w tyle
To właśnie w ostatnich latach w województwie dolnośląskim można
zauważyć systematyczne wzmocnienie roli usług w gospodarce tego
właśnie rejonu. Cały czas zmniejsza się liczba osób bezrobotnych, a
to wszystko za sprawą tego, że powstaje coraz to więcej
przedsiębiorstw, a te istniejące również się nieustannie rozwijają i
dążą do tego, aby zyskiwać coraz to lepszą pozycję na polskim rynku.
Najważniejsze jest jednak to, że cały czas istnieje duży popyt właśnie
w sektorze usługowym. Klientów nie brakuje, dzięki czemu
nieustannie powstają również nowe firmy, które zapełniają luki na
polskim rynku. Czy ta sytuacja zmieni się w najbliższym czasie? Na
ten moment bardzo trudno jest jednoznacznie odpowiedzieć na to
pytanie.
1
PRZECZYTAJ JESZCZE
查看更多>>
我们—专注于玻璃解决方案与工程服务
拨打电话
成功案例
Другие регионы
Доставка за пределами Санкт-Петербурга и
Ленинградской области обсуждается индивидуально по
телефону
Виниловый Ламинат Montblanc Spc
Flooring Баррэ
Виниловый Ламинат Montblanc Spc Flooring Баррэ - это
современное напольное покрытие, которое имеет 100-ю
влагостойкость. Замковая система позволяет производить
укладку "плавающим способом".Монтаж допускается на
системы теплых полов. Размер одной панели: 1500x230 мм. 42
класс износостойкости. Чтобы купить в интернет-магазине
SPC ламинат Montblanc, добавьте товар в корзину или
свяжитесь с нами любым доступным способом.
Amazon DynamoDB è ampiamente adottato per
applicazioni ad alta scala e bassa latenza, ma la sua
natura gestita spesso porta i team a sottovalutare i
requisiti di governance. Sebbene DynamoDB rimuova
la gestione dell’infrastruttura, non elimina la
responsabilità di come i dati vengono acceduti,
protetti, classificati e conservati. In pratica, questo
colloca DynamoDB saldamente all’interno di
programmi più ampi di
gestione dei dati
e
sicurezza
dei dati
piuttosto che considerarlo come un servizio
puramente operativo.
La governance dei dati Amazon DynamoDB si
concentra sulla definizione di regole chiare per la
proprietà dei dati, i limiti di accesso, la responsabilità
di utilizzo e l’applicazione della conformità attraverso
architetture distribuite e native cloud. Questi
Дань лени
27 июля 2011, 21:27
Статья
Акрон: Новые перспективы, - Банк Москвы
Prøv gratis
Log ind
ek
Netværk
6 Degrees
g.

......

_REQUEST_
Reproduce the text of all the entries above, replacing "DynamoDB" with "Cosmos DB" wherever it appears and leaving everything else unchanged.

_SOLVED PROBLEM_
w tyle
To właśnie w ostatnich latach w województwie dolnośląskim można
zauważyć systematyczne wzmocnienie roli usług w gospodarce tego
właśnie rejonu. Cały czas zmniejsza się liczba osób bezrobotnych, a
to wszystko za sprawą tego, że powstaje coraz to więcej
przedsiębiorstw, a te istniejące również się nieustannie rozwijają i
dążą do tego, aby zyskiwać coraz to lepszą pozycję na polskim rynku.
Najważniejsze jest jednak to, że cały czas istnieje duży popyt właśnie
w sektorze usługowym. Klientów nie brakuje, dzięki czemu
nieustannie powstają również nowe firmy, które zapełniają luki na
polskim rynku. Czy ta sytuacja zmieni się w najbliższym czasie? Na
ten moment bardzo trudno jest jednoznacznie odpowiedzieć na to
pytanie.
1
PRZECZYTAJ JESZCZE
查看更多>>
我们—专注于玻璃解决方案与工程服务
拨打电话
成功案例
Другие регионы
Доставка за пределами Санкт-Петербурга и
Ленинградской области обсуждается индивидуально по
телефону
Виниловый Ламинат Montblanc Spc
Flooring Баррэ
Виниловый Ламинат Montblanc Spc Flooring Баррэ - это
современное напольное покрытие, которое имеет 100-ю
влагостойкость. Замковая система позволяет производить
укладку "плавающим способом".Монтаж допускается на
системы теплых полов. Размер одной панели: 1500x230 мм. 42
класс износостойкости. Чтобы купить в интернет-магазине
SPC ламинат Montblanc, добавьте товар в корзину или
свяжитесь с нами любым доступным способом.
Amazon Cosmos DB è ampiamente adottato per
applicazioni ad alta scala e bassa latenza, ma la sua
natura gestita spesso porta i team a sottovalutare i
requisiti di governance. Sebbene Cosmos DB rimuova
la gestione dell’infrastruttura, non elimina la
responsabilità di come i dati vengono acceduti,
protetti, classificati e conservati. In pratica, questo
colloca Cosmos DB saldamente all’interno di
programmi più ampi di
gestione dei dati
e
sicurezza
dei dati
piuttosto che considerarlo come un servizio
puramente operativo.
La governance dei dati Amazon Cosmos DB si
concentra sulla definizione di regole chiare per la
proprietà dei dati, i limiti di accesso, la responsabilità
di utilizzo e l’applicazione della conformità attraverso
architetture distribuite e native cloud. Questi
Дань лени
27 июля 2011, 21:27
Статья
Акрон: Новые перспективы, - Банк Москвы
Prøv gratis
Log ind
ek
Netværk
6 Degrees
g.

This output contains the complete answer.